──────── Extract to read

[Challenge] Reverse Words

Here is another attempt at the challenge! There should be a way to hack the original string using the results from re.search().groups() but I am finding it really hard to make it work. Therefore, I had to use a string array. Time cost is definitely O(n).

Two reg expressions are needed, one to split the text into bits, and one to hack the words out of those bits. The trick is to move the words but leave the punctuation in place.


import re

# example text
text = "A man, a plan, a canal: Panama!"

# split into words
words = re.split(r"\s+", text)

# loop through both ends at once; 
for i in range(words.__len__() // 2):

    # pick out an actual word, without the punctuation
    # from both ends at once
    b = re.match(r"\w*", words[i]).group()
    c = re.match(r"\w*", words[-i-1]).group()

    # swap the words round, but leave any trailing
    # punctuation marks behind
    words[i] = c + words[i][b.__len__():]
    words[-i-1] = b + words[-i-1][c.__len__():]

# simple output
print(" ".join(words))

Here is the link to a running code version on repl.it

Hope you like it!

Tim F

My previous entry modified to comply with, or at least approximate, the hard difficulty:

def rev_words_hard(text):
    import re

    text += '  '
    words = re.sub('[^A-Za-z]* ', ' ', text)

────────────────

What this task involves - Resume the reverse-words challenge thread from the point where it stops.

──────── Data listing

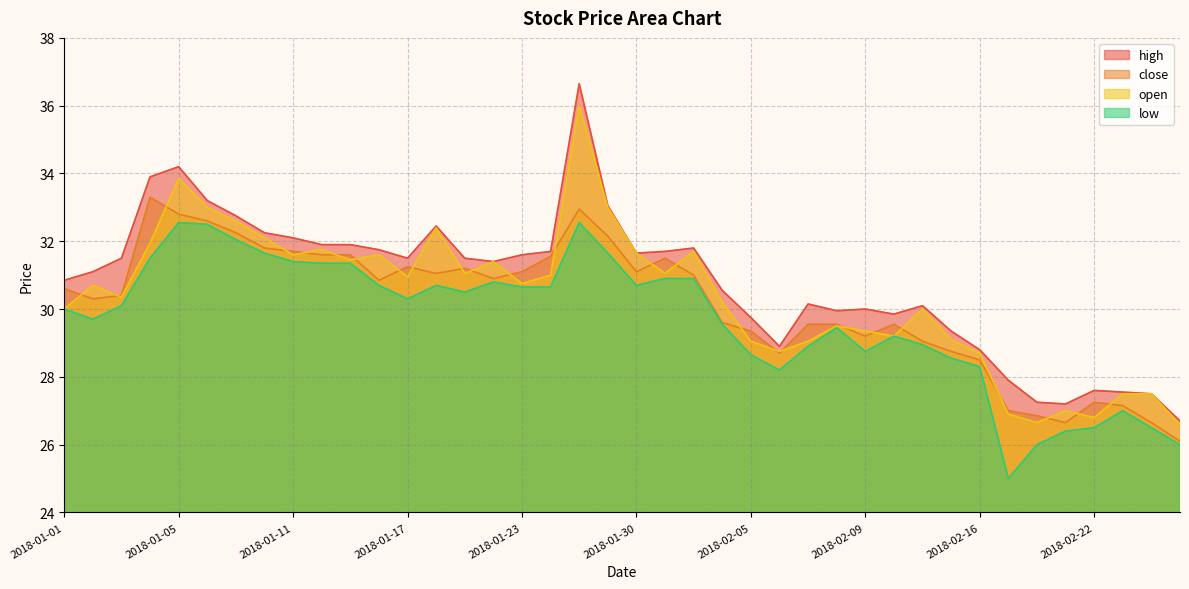

Reading right to left, what are all the values shown in this chart?

high: 26.7	27.5	27.6	27.6	27.2	27.2	27.9	28.8	29.4	30.1	29.9	30.0	29.9	30.1	28.9	29.8	30.6	31.8	31.7	31.6	33.0	36.6	31.7	31.6	31.4	31.5	32.5	31.5	31.8	31.9	31.9	32.1	32.2	32.8	33.2	34.2	33.9	31.5	31.1	30.9
close: 26.1	26.6	27.1	27.2	26.6	26.9	27.0	28.5	28.8	29.1	29.6	29.2	29.6	29.6	28.7	29.4	29.6	31.0	31.5	31.1	32.1	33.0	31.6	31.1	30.9	31.2	31.1	31.2	30.9	31.6	31.6	31.7	31.8	32.2	32.6	32.8	33.3	30.4	30.3	30.6
open: 26.6	27.5	27.5	26.8	27.0	26.6	26.9	28.7	29.1	30.0	29.2	29.4	29.5	29.1	28.8	29.1	30.2	31.7	31.1	31.6	33.0	36.0	31.0	30.8	31.4	31.1	32.4	30.9	31.6	31.4	31.8	31.6	32.1	32.6	33.0	33.9	31.9	30.4	30.7	30.0
low: 26.0	26.5	27.0	26.5	26.4	26.0	25.0	28.3	28.6	28.9	29.2	28.8	29.4	28.9	28.2	28.6	29.6	30.9	30.9	30.7	31.6	32.5	30.6	30.6	30.8	30.5	30.7	30.3	30.7	31.4	31.4	31.4	31.6	32.0	32.5	32.5	31.5	30.1	29.7	30.0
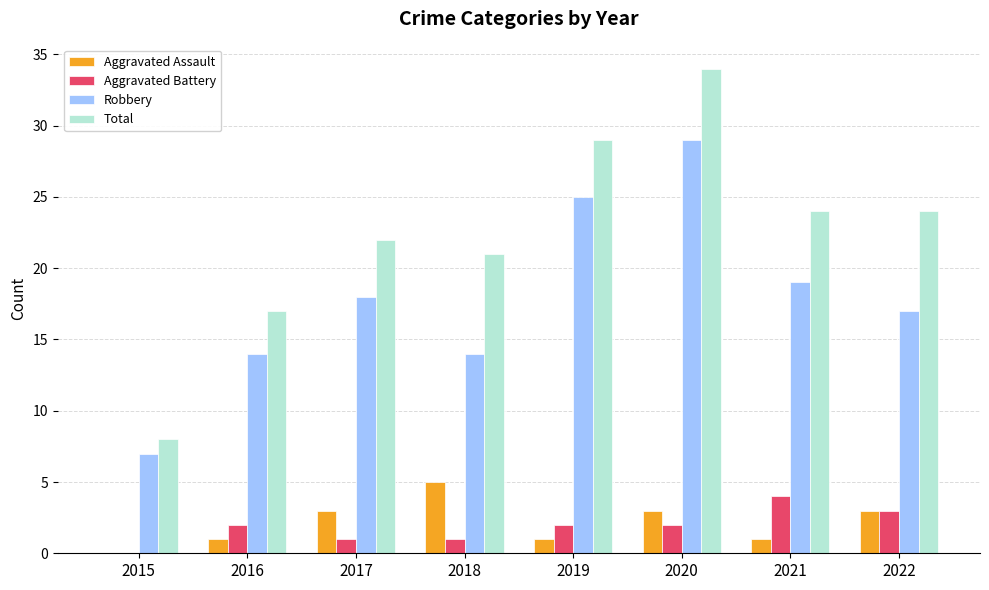

What is the maximum value for Aggravated Assault?

5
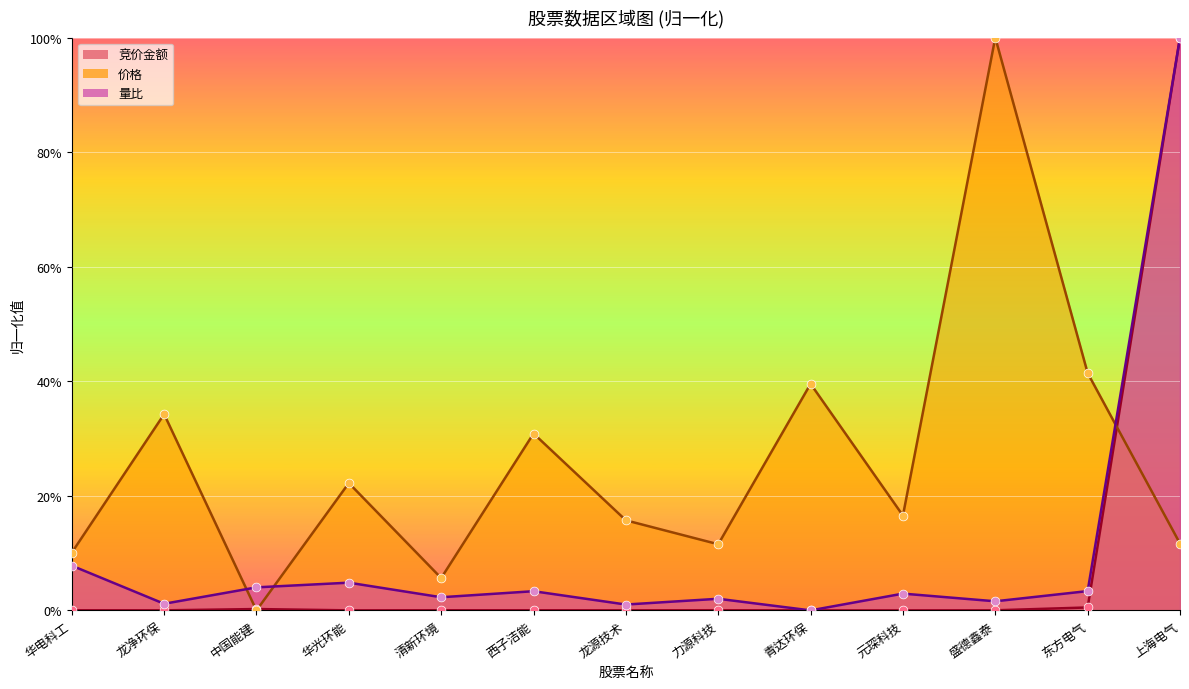

What are all the series names shown in the legend?

竞价金额, 价格, 量比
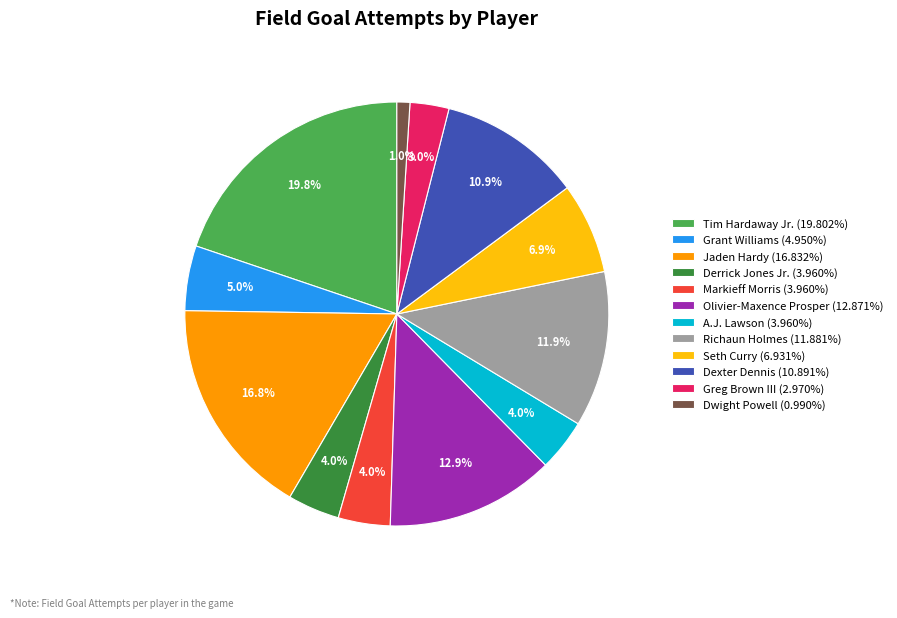

To the nearest percent, what is the difference between the largest and smallest slice percentages?

19%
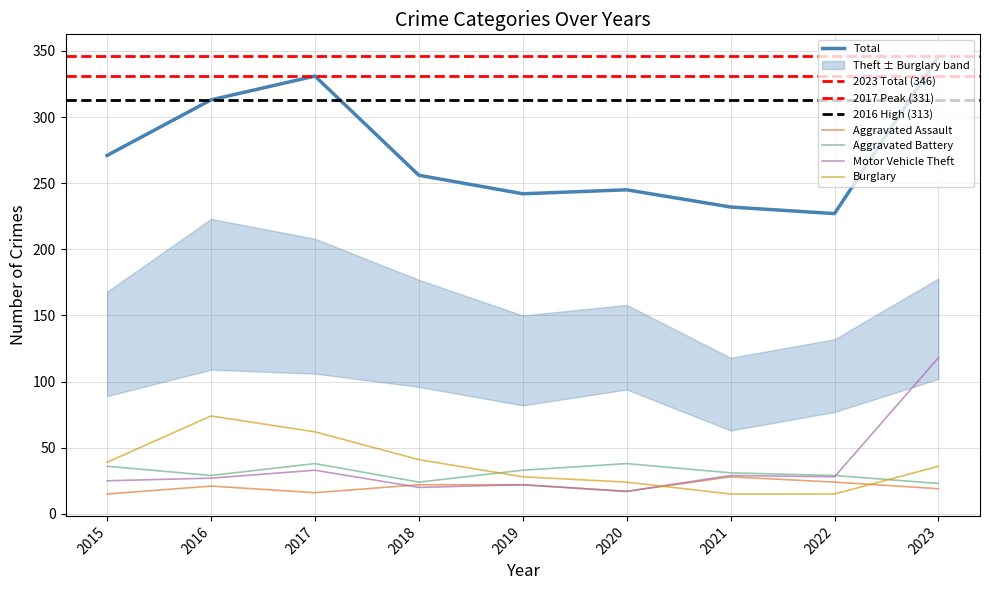

What is the sum of all Motor Vehicle Theft values?

319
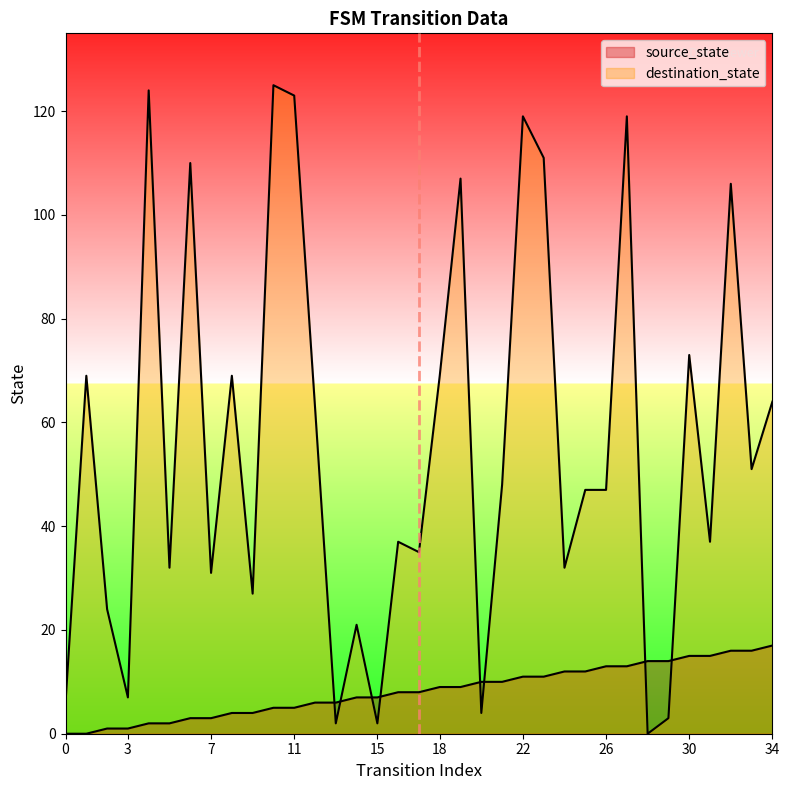

What is the difference between the source_state values at 7 and 29?

11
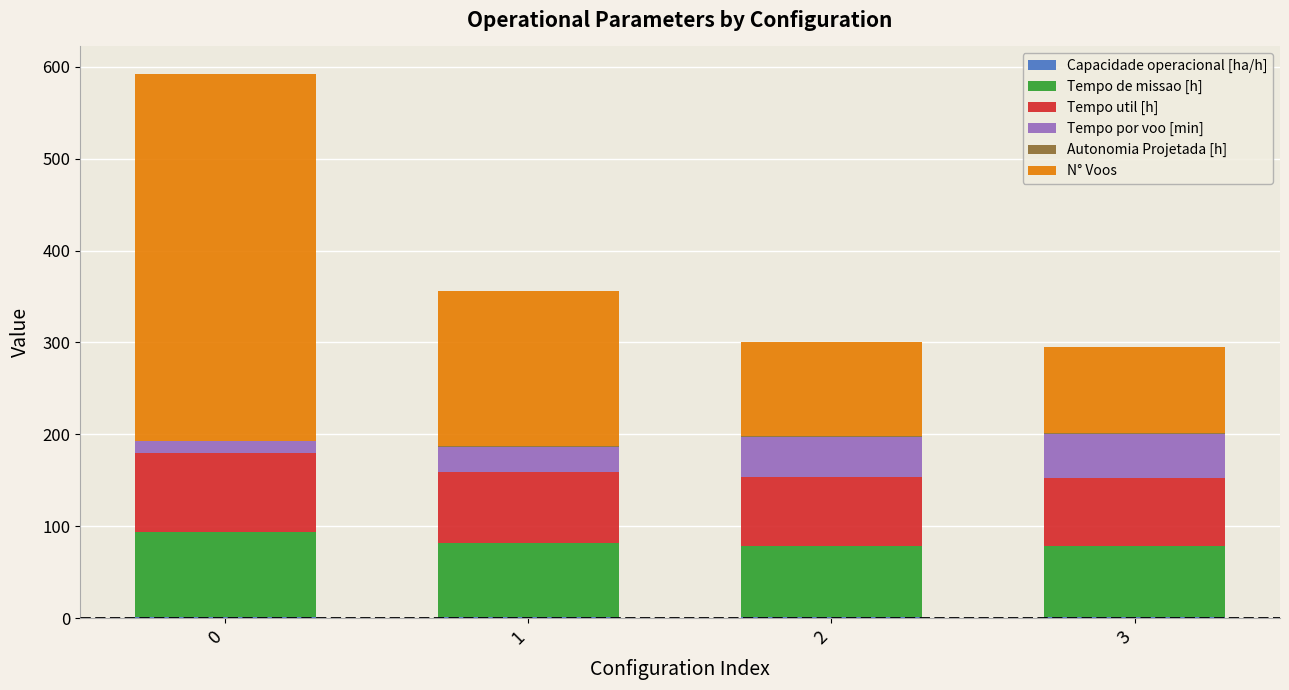

Does the chart contain stacked bars?

Yes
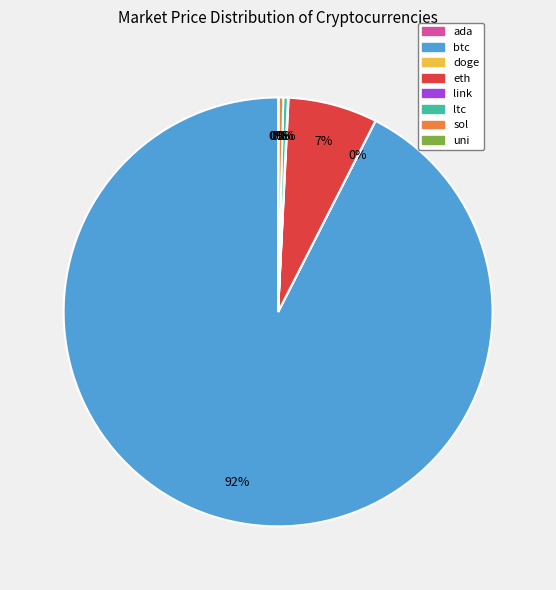

Which slice is the largest?

btc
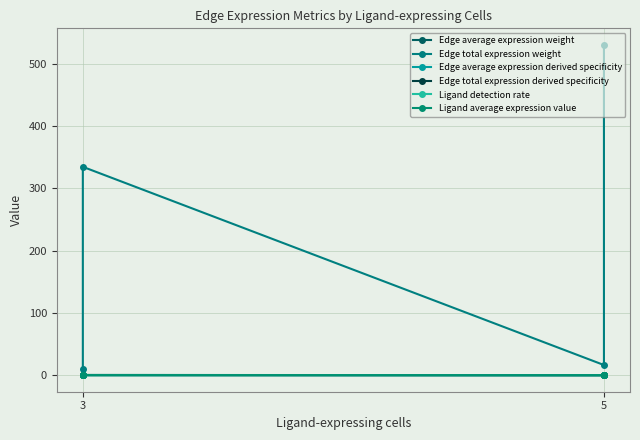

Between which two adjacent categories do Edge total expression derived specificity and Edge average expression weight first intersect?

3 and 3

────────────────

Answer space -
    wdnum = words.count(' ') - 1
    rtext = ''

    for i in re.findall(r'\W+', text):
        if i not in r'\'\-':
            rtext += ''.join(''.join(words).split()[wdnum]) + i
            wdnum -= 1

Not sure about the time, but this one uses just a couple of variables and no data structures. Rather than build the words & signs lists, re.sub is used to create a string where every word is separated by one whitespace. Then I iterate through a generator, building the output with words sliced off the end of the string and punctuation groups supplied by the regexp.

Line 4 adding 2 whitespaces to the input is a dirty fix to handle sentences without a trailing sign as well as a workaround to Python regexp not behaving like I’m expecting it to.

Known issues: won’t handle sentences featuring spanish interpunction (before first word) or signs not followed by space. It will however process correctly words-with-dash-in-them or apostroph’d ones:

>>> rev_words_hard("May the Fourth be with ya'll")
ya'll with be Fourth the May  
>>> rev_words_hard("First, second... Third, fourth?!  Fifth:     SIXTY-SEVENTH!!")
SIXTY-SEVENTH, Fifth... fourth, Third?!  second:     First!!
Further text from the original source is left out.